→ Assigned task:
Return the full set of records, matching them character for character.

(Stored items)
________________
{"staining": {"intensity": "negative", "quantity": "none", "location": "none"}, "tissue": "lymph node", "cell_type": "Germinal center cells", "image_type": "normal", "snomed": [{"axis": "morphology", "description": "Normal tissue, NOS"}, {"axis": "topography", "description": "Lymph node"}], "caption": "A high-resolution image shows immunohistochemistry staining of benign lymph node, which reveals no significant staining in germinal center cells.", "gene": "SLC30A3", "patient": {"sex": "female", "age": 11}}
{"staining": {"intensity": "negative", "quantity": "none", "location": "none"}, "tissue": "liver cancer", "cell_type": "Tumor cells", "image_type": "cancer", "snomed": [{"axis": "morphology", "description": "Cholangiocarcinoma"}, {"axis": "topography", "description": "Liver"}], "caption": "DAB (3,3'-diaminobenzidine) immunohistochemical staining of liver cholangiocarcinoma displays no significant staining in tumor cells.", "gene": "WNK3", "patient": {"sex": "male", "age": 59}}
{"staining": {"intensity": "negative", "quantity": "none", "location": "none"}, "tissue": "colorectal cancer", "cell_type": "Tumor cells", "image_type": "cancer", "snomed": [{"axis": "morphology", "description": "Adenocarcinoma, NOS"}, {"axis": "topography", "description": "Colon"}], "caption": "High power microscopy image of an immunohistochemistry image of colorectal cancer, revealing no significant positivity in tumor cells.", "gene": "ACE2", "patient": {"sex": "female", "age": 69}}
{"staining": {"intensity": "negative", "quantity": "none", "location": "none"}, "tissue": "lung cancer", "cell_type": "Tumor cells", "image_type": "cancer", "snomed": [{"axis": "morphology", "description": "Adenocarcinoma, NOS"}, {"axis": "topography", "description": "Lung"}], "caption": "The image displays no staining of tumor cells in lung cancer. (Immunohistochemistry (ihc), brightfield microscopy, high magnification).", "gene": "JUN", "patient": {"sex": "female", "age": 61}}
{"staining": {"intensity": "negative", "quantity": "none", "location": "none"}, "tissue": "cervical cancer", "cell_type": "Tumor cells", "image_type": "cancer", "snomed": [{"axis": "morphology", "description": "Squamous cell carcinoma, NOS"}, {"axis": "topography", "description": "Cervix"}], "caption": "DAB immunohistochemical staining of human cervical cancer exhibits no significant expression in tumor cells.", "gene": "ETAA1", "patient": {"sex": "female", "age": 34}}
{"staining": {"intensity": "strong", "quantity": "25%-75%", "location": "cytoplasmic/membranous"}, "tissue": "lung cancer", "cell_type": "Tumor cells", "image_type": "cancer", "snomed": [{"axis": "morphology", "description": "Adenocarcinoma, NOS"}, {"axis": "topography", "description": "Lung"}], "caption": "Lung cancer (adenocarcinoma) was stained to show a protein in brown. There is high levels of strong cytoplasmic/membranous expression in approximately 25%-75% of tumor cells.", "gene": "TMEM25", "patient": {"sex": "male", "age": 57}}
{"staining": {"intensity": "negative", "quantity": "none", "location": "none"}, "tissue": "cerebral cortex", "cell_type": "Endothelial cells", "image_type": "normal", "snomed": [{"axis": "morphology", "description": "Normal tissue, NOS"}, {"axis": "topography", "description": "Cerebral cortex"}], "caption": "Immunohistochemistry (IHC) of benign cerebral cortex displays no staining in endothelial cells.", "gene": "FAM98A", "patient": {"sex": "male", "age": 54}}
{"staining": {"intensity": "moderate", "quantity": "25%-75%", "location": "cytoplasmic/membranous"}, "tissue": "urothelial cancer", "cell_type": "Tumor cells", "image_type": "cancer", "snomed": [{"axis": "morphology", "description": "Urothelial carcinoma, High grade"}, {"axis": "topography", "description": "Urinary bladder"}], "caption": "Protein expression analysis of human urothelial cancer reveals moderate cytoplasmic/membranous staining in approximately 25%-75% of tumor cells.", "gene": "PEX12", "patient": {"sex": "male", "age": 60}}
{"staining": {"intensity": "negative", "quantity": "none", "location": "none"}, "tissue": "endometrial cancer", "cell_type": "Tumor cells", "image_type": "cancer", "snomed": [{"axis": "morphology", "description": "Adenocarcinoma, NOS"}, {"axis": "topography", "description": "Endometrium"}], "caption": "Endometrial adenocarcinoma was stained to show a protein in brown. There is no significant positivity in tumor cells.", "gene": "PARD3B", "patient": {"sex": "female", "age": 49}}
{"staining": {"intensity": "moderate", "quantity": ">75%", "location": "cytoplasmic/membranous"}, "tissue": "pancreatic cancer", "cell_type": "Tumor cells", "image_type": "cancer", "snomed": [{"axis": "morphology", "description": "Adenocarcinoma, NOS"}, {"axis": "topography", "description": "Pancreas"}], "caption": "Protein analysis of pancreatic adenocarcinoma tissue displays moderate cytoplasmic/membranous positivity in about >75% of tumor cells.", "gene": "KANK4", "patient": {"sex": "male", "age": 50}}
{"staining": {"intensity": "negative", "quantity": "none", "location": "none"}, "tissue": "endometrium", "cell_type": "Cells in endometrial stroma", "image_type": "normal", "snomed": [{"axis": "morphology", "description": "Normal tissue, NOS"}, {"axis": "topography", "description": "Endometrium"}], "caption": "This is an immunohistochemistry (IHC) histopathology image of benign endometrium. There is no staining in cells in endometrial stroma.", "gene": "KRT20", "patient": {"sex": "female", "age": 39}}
________________
→ Solved exercise:
{"staining": {"intensity": "negative", "quantity": "none", "location": "none"}, "tissue": "lymph node", "cell_type": "Germinal center cells", "image_type": "normal", "snomed": [{"axis": "morphology", "description": "Normal tissue, NOS"}, {"axis": "topography", "description": "Lymph node"}], "caption": "A high-resolution image shows immunohistochemistry staining of benign lymph node, which reveals no significant staining in germinal center cells.", "gene": "SLC30A3", "patient": {"sex": "female", "age": 11}}
{"staining": {"intensity": "negative", "quantity": "none", "location": "none"}, "tissue": "liver cancer", "cell_type": "Tumor cells", "image_type": "cancer", "snomed": [{"axis": "morphology", "description": "Cholangiocarcinoma"}, {"axis": "topography", "description": "Liver"}], "caption": "DAB (3,3'-diaminobenzidine) immunohistochemical staining of liver cholangiocarcinoma displays no significant staining in tumor cells.", "gene": "WNK3", "patient": {"sex": "male", "age": 59}}
{"staining": {"intensity": "negative", "quantity": "none", "location": "none"}, "tissue": "colorectal cancer", "cell_type": "Tumor cells", "image_type": "cancer", "snomed": [{"axis": "morphology", "description": "Adenocarcinoma, NOS"}, {"axis": "topography", "description": "Colon"}], "caption": "High power microscopy image of an immunohistochemistry image of colorectal cancer, revealing no significant positivity in tumor cells.", "gene": "ACE2", "patient": {"sex": "female", "age": 69}}
{"staining": {"intensity": "negative", "quantity": "none", "location": "none"}, "tissue": "lung cancer", "cell_type": "Tumor cells", "image_type": "cancer", "snomed": [{"axis": "morphology", "description": "Adenocarcinoma, NOS"}, {"axis": "topography", "description": "Lung"}], "caption": "The image displays no staining of tumor cells in lung cancer. (Immunohistochemistry (ihc), brightfield microscopy, high magnification).", "gene": "JUN", "patient": {"sex": "female", "age": 61}}
{"staining": {"intensity": "negative", "quantity": "none", "location": "none"}, "tissue": "cervical cancer", "cell_type": "Tumor cells", "image_type": "cancer", "snomed": [{"axis": "morphology", "description": "Squamous cell carcinoma, NOS"}, {"axis": "topography", "description": "Cervix"}], "caption": "DAB immunohistochemical staining of human cervical cancer exhibits no significant expression in tumor cells.", "gene": "ETAA1", "patient": {"sex": "female", "age": 34}}
{"staining": {"intensity": "strong", "quantity": "25%-75%", "location": "cytoplasmic/membranous"}, "tissue": "lung cancer", "cell_type": "Tumor cells", "image_type": "cancer", "snomed": [{"axis": "morphology", "description": "Adenocarcinoma, NOS"}, {"axis": "topography", "description": "Lung"}], "caption": "Lung cancer (adenocarcinoma) was stained to show a protein in brown. There is high levels of strong cytoplasmic/membranous expression in approximately 25%-75% of tumor cells.", "gene": "TMEM25", "patient": {"sex": "male", "age": 57}}
{"staining": {"intensity": "negative", "quantity": "none", "location": "none"}, "tissue": "cerebral cortex", "cell_type": "Endothelial cells", "image_type": "normal", "snomed": [{"axis": "morphology", "description": "Normal tissue, NOS"}, {"axis": "topography", "description": "Cerebral cortex"}], "caption": "Immunohistochemistry (IHC) of benign cerebral cortex displays no staining in endothelial cells.", "gene": "FAM98A", "patient": {"sex": "male", "age": 54}}
{"staining": {"intensity": "moderate", "quantity": "25%-75%", "location": "cytoplasmic/membranous"}, "tissue": "urothelial cancer", "cell_type": "Tumor cells", "image_type": "cancer", "snomed": [{"axis": "morphology", "description": "Urothelial carcinoma, High grade"}, {"axis": "topography", "description": "Urinary bladder"}], "caption": "Protein expression analysis of human urothelial cancer reveals moderate cytoplasmic/membranous staining in approximately 25%-75% of tumor cells.", "gene": "PEX12", "patient": {"sex": "male", "age": 60}}
{"staining": {"intensity": "negative", "quantity": "none", "location": "none"}, "tissue": "endometrial cancer", "cell_type": "Tumor cells", "image_type": "cancer", "snomed": [{"axis": "morphology", "description": "Adenocarcinoma, NOS"}, {"axis": "topography", "description": "Endometrium"}], "caption": "Endometrial adenocarcinoma was stained to show a protein in brown. There is no significant positivity in tumor cells.", "gene": "PARD3B", "patient": {"sex": "female", "age": 49}}
{"staining": {"intensity": "moderate", "quantity": ">75%", "location": "cytoplasmic/membranous"}, "tissue": "pancreatic cancer", "cell_type": "Tumor cells", "image_type": "cancer", "snomed": [{"axis": "morphology", "description": "Adenocarcinoma, NOS"}, {"axis": "topography", "description": "Pancreas"}], "caption": "Protein analysis of pancreatic adenocarcinoma tissue displays moderate cytoplasmic/membranous positivity in about >75% of tumor cells.", "gene": "KANK4", "patient": {"sex": "male", "age": 50}}
{"staining": {"intensity": "negative", "quantity": "none", "location": "none"}, "tissue": "endometrium", "cell_type": "Cells in endometrial stroma", "image_type": "normal", "snomed": [{"axis": "morphology", "description": "Normal tissue, NOS"}, {"axis": "topography", "description": "Endometrium"}], "caption": "This is an immunohistochemistry (IHC) histopathology image of benign endometrium. There is no staining in cells in endometrial stroma.", "gene": "KRT20", "patient": {"sex": "female", "age": 39}}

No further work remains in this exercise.